## Prompt
Without including any image, retype the records word for word.

'''

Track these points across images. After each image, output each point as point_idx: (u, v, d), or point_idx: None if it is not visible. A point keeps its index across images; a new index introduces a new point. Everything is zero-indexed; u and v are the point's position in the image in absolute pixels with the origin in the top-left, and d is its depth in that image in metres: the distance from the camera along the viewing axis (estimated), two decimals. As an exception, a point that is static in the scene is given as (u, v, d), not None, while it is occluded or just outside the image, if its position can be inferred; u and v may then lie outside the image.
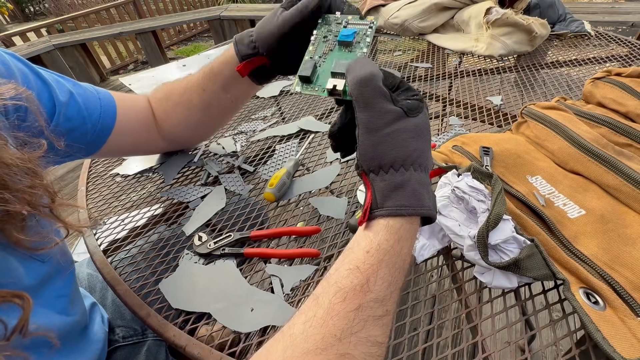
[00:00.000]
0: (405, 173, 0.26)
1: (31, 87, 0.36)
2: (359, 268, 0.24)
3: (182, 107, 0.51)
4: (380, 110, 0.26)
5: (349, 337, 0.22)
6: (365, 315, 0.23)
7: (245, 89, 0.51)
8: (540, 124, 0.50)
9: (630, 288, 0.31)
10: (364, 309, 0.23)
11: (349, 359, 0.21)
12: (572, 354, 0.30)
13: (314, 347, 0.21)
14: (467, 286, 0.37)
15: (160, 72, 0.97)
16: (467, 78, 0.81)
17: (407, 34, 1.04)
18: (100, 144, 0.46)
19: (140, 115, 0.51)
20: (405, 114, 0.26)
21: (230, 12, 2.97)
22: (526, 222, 0.38)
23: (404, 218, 0.26)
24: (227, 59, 0.46)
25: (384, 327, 0.23)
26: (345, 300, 0.23)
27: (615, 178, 0.40)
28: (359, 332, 0.22)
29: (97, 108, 0.44)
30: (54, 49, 2.86)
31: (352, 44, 0.30)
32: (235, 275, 0.41)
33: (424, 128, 0.27)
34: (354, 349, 0.21)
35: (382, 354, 0.23)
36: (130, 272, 0.43)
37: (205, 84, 0.49)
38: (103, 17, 4.04)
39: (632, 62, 0.79)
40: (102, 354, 0.44)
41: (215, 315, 0.36)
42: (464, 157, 0.48)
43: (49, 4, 7.03)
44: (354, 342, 0.22)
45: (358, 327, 0.22)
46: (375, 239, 0.25)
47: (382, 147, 0.26)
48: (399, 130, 0.26)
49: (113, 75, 3.60)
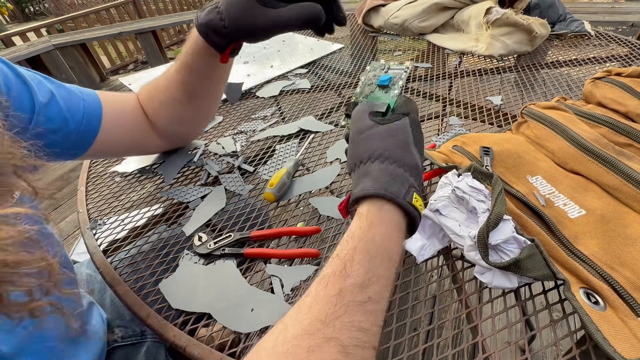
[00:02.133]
0: (371, 165, 0.30)
1: (11, 86, 0.36)
2: (338, 255, 0.26)
3: (168, 105, 0.51)
4: (359, 125, 0.32)
5: (334, 322, 0.22)
6: (347, 300, 0.23)
7: (227, 67, 0.53)
8: (540, 124, 0.50)
9: (631, 288, 0.31)
10: (344, 294, 0.24)
11: (336, 342, 0.22)
12: (573, 354, 0.30)
13: (302, 332, 0.22)
14: (467, 286, 0.37)
15: (160, 72, 0.96)
16: (467, 78, 0.81)
17: (407, 34, 1.04)
18: (87, 144, 0.46)
19: (131, 116, 0.51)
20: (378, 124, 0.32)
21: (230, 12, 2.97)
22: (526, 222, 0.38)
23: (371, 203, 0.28)
24: (200, 50, 0.46)
25: (368, 314, 0.24)
26: (327, 285, 0.24)
27: (615, 178, 0.40)
28: (343, 317, 0.23)
29: (80, 109, 0.44)
30: (53, 49, 2.86)
31: (388, 86, 0.38)
32: (235, 275, 0.41)
33: (397, 130, 0.31)
34: (339, 333, 0.22)
35: (369, 341, 0.23)
36: (130, 273, 0.43)
37: (184, 78, 0.49)
38: (103, 17, 4.04)
39: (632, 62, 0.79)
40: (102, 352, 0.44)
41: (215, 315, 0.36)
42: (464, 157, 0.48)
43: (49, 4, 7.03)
44: (339, 327, 0.22)
45: (341, 311, 0.23)
46: (351, 227, 0.28)
47: (357, 149, 0.31)
48: (370, 135, 0.31)
49: (113, 75, 3.60)
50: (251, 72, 0.91)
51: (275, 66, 0.94)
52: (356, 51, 1.01)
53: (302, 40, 1.11)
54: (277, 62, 0.96)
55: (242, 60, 0.99)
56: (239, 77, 0.88)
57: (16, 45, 3.06)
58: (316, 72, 0.91)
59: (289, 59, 0.98)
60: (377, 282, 0.25)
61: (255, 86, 0.85)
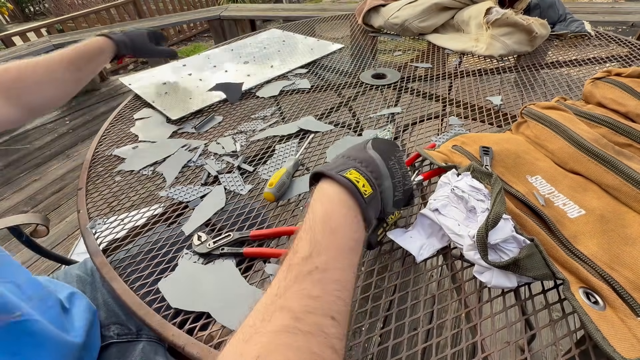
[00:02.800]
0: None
1: None
2: (293, 239, 0.29)
3: (49, 84, 0.62)
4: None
5: (285, 293, 0.25)
6: (295, 272, 0.26)
7: (106, 64, 0.76)
8: (540, 124, 0.50)
9: (630, 288, 0.31)
10: (292, 267, 0.26)
11: (288, 310, 0.24)
12: (572, 354, 0.30)
13: (262, 307, 0.25)
14: (466, 286, 0.37)
15: (160, 71, 0.97)
16: (467, 78, 0.81)
17: (407, 34, 1.04)
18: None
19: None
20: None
21: (230, 12, 2.97)
22: (526, 222, 0.38)
23: (318, 185, 0.33)
24: (103, 50, 0.72)
25: (316, 282, 0.25)
26: (282, 263, 0.27)
27: (615, 178, 0.40)
28: (292, 287, 0.25)
29: None
30: (54, 49, 2.85)
31: None
32: (235, 274, 0.41)
33: (359, 143, 0.38)
34: (291, 302, 0.24)
35: (322, 308, 0.24)
36: (130, 272, 0.43)
37: (80, 64, 0.67)
38: (103, 17, 4.04)
39: (632, 62, 0.79)
40: (89, 341, 0.45)
41: (214, 314, 0.36)
42: (464, 157, 0.48)
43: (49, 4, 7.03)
44: (289, 296, 0.24)
45: (290, 282, 0.25)
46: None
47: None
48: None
49: (113, 75, 3.60)
50: (251, 72, 0.91)
51: (275, 66, 0.94)
52: (356, 51, 1.01)
53: (302, 40, 1.11)
54: (277, 62, 0.96)
55: (242, 60, 0.99)
56: (239, 77, 0.88)
57: (16, 45, 3.06)
58: (316, 72, 0.91)
59: (289, 59, 0.98)
60: (323, 253, 0.27)
61: (255, 86, 0.85)
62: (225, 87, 0.84)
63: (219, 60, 1.01)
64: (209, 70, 0.95)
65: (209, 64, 0.99)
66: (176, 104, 0.79)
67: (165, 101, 0.81)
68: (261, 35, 1.20)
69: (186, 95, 0.83)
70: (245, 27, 3.01)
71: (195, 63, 1.01)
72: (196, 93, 0.83)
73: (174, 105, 0.79)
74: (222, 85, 0.85)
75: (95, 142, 0.70)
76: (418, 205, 0.47)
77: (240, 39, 1.19)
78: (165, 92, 0.85)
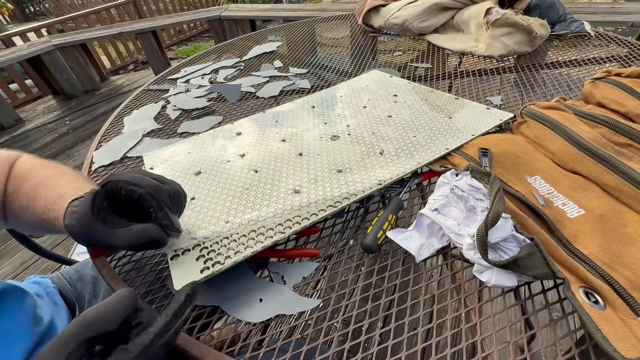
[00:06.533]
0: None
1: None
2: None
3: (19, 205, 0.43)
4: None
5: None
6: None
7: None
8: (540, 124, 0.50)
9: (630, 287, 0.31)
10: None
11: None
12: (572, 354, 0.30)
13: None
14: (466, 285, 0.37)
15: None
16: (467, 78, 0.81)
17: (407, 34, 1.04)
18: None
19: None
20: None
21: (230, 12, 2.97)
22: (526, 222, 0.38)
23: None
24: (54, 226, 0.39)
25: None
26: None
27: (615, 178, 0.40)
28: None
29: None
30: (54, 49, 2.86)
31: None
32: (244, 268, 0.40)
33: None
34: None
35: None
36: (130, 272, 0.43)
37: (44, 216, 0.40)
38: (103, 17, 4.04)
39: (632, 62, 0.79)
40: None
41: (224, 307, 0.36)
42: (462, 159, 0.48)
43: (49, 4, 7.04)
44: None
45: None
46: None
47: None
48: None
49: (113, 75, 3.60)
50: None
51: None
52: (356, 51, 1.01)
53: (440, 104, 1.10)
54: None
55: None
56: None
57: (16, 46, 3.06)
58: (316, 72, 0.91)
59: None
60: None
61: (255, 86, 0.85)
62: (224, 88, 0.84)
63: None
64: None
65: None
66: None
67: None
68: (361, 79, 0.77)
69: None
70: (245, 27, 3.02)
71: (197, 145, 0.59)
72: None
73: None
74: (220, 86, 0.85)
75: (95, 142, 0.70)
76: (418, 205, 0.47)
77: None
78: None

'''

## Result of this task
Track these points across images. After each image, output each point as point_idx: (u, v, d), or point_idx: None if it is not visible. A point keeps its index across images; a new index introduces a new point. Everything is zero-indexed; u and v are the point's position in the image in absolute pixels with the origin in the top-left, and d is its depth in that image in metres: the distance from the camera along the viewing axis (estimated), two decimals. As an exception, a point that is static in the scene is given as (u, v, d), not None, while it is occluded or just outside the image, if its position can be inferred; u and v may then lie outside the image.
[00:00.000]
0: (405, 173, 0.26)
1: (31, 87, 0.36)
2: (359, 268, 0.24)
3: (182, 107, 0.51)
4: (380, 110, 0.26)
5: (349, 337, 0.22)
6: (365, 315, 0.23)
7: (245, 89, 0.51)
8: (540, 124, 0.50)
9: (630, 288, 0.31)
10: (364, 309, 0.23)
11: (349, 359, 0.21)
12: (572, 354, 0.30)
13: (314, 347, 0.21)
14: (467, 286, 0.37)
15: (160, 72, 0.97)
16: (467, 78, 0.81)
17: (407, 34, 1.04)
18: (100, 144, 0.46)
19: (140, 115, 0.51)
20: (405, 114, 0.26)
21: (230, 12, 2.97)
22: (526, 222, 0.38)
23: (404, 218, 0.26)
24: (227, 59, 0.46)
25: (384, 327, 0.23)
26: (345, 300, 0.23)
27: (615, 178, 0.40)
28: (359, 332, 0.22)
29: (97, 108, 0.44)
30: (54, 49, 2.86)
31: (352, 44, 0.30)
32: (235, 275, 0.41)
33: (424, 128, 0.27)
34: (354, 349, 0.21)
35: (382, 354, 0.23)
36: (130, 272, 0.43)
37: (205, 84, 0.49)
38: (103, 17, 4.04)
39: (632, 62, 0.79)
40: (102, 354, 0.44)
41: (215, 315, 0.36)
42: (464, 157, 0.48)
43: (49, 4, 7.03)
44: (354, 342, 0.22)
45: (358, 327, 0.22)
46: (375, 239, 0.25)
47: (382, 147, 0.26)
48: (399, 130, 0.26)
49: (113, 75, 3.60)
[00:02.133]
0: (371, 165, 0.30)
1: (11, 86, 0.36)
2: (338, 255, 0.26)
3: (168, 105, 0.51)
4: (359, 125, 0.32)
5: (334, 322, 0.22)
6: (347, 300, 0.23)
7: (227, 67, 0.53)
8: (540, 124, 0.50)
9: (631, 288, 0.31)
10: (344, 294, 0.24)
11: (336, 342, 0.22)
12: (573, 354, 0.30)
13: (302, 332, 0.22)
14: (467, 286, 0.37)
15: (160, 72, 0.96)
16: (467, 78, 0.81)
17: (407, 34, 1.04)
18: (87, 144, 0.46)
19: (131, 116, 0.51)
20: (378, 124, 0.32)
21: (230, 12, 2.97)
22: (526, 222, 0.38)
23: (371, 203, 0.28)
24: (200, 50, 0.46)
25: (368, 314, 0.24)
26: (327, 285, 0.24)
27: (615, 178, 0.40)
28: (343, 317, 0.23)
29: (80, 109, 0.44)
30: (53, 49, 2.86)
31: (388, 86, 0.38)
32: (235, 275, 0.41)
33: (397, 130, 0.31)
34: (339, 333, 0.22)
35: (369, 341, 0.23)
36: (130, 273, 0.43)
37: (184, 78, 0.49)
38: (103, 17, 4.04)
39: (632, 62, 0.79)
40: (102, 352, 0.44)
41: (215, 315, 0.36)
42: (464, 157, 0.48)
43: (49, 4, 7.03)
44: (339, 327, 0.22)
45: (341, 311, 0.23)
46: (351, 227, 0.28)
47: (357, 149, 0.31)
48: (370, 135, 0.31)
49: (113, 75, 3.60)
50: (251, 72, 0.91)
51: (275, 66, 0.94)
52: (356, 51, 1.01)
53: (302, 40, 1.11)
54: (277, 62, 0.96)
55: (242, 60, 0.99)
56: (239, 77, 0.88)
57: (16, 45, 3.06)
58: (316, 72, 0.91)
59: (289, 59, 0.98)
60: (377, 282, 0.25)
61: (255, 86, 0.85)
[00:02.800]
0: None
1: None
2: (293, 239, 0.29)
3: (49, 84, 0.62)
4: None
5: (285, 293, 0.25)
6: (295, 272, 0.26)
7: (106, 64, 0.76)
8: (540, 124, 0.50)
9: (630, 288, 0.31)
10: (292, 267, 0.26)
11: (288, 310, 0.24)
12: (572, 354, 0.30)
13: (262, 307, 0.25)
14: (466, 286, 0.37)
15: (160, 71, 0.97)
16: (467, 78, 0.81)
17: (407, 34, 1.04)
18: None
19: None
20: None
21: (230, 12, 2.97)
22: (526, 222, 0.38)
23: (318, 185, 0.33)
24: (103, 50, 0.72)
25: (316, 282, 0.25)
26: (282, 263, 0.27)
27: (615, 178, 0.40)
28: (292, 287, 0.25)
29: None
30: (54, 49, 2.85)
31: None
32: (235, 274, 0.41)
33: (359, 143, 0.38)
34: (291, 302, 0.24)
35: (322, 308, 0.24)
36: (130, 272, 0.43)
37: (80, 64, 0.67)
38: (103, 17, 4.04)
39: (632, 62, 0.79)
40: (89, 341, 0.45)
41: (214, 314, 0.36)
42: (464, 157, 0.48)
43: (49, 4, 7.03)
44: (289, 296, 0.24)
45: (290, 282, 0.25)
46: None
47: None
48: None
49: (113, 75, 3.60)
50: (251, 72, 0.91)
51: (275, 66, 0.94)
52: (356, 51, 1.01)
53: (302, 40, 1.11)
54: (277, 62, 0.96)
55: (242, 60, 0.99)
56: (239, 77, 0.88)
57: (16, 45, 3.06)
58: (316, 72, 0.91)
59: (289, 59, 0.98)
60: (323, 253, 0.27)
61: (255, 86, 0.85)
62: (225, 87, 0.84)
63: (219, 60, 1.01)
64: (209, 70, 0.95)
65: (209, 64, 0.99)
66: (176, 104, 0.79)
67: (165, 101, 0.81)
68: (261, 35, 1.20)
69: (186, 95, 0.83)
70: (245, 27, 3.01)
71: (195, 63, 1.01)
72: (196, 93, 0.83)
73: (174, 105, 0.79)
74: (222, 85, 0.85)
75: (95, 142, 0.70)
76: (418, 205, 0.47)
77: (240, 39, 1.19)
78: (165, 92, 0.85)
[00:06.533]
0: None
1: None
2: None
3: (19, 205, 0.43)
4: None
5: None
6: None
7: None
8: (540, 124, 0.50)
9: (630, 287, 0.31)
10: None
11: None
12: (572, 354, 0.30)
13: None
14: (466, 285, 0.37)
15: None
16: (467, 78, 0.81)
17: (407, 34, 1.04)
18: None
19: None
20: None
21: (230, 12, 2.97)
22: (526, 222, 0.38)
23: None
24: (54, 226, 0.39)
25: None
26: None
27: (615, 178, 0.40)
28: None
29: None
30: (54, 49, 2.86)
31: None
32: (244, 268, 0.40)
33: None
34: None
35: None
36: (130, 272, 0.43)
37: (44, 216, 0.40)
38: (103, 17, 4.04)
39: (632, 62, 0.79)
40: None
41: (224, 307, 0.36)
42: (462, 159, 0.48)
43: (49, 4, 7.04)
44: None
45: None
46: None
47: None
48: None
49: (113, 75, 3.60)
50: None
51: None
52: (356, 51, 1.01)
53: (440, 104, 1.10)
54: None
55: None
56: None
57: (16, 46, 3.06)
58: (316, 72, 0.91)
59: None
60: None
61: (255, 86, 0.85)
62: (224, 88, 0.84)
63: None
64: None
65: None
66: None
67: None
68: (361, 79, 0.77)
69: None
70: (245, 27, 3.02)
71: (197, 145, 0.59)
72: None
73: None
74: (220, 86, 0.85)
75: (95, 142, 0.70)
76: (418, 205, 0.47)
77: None
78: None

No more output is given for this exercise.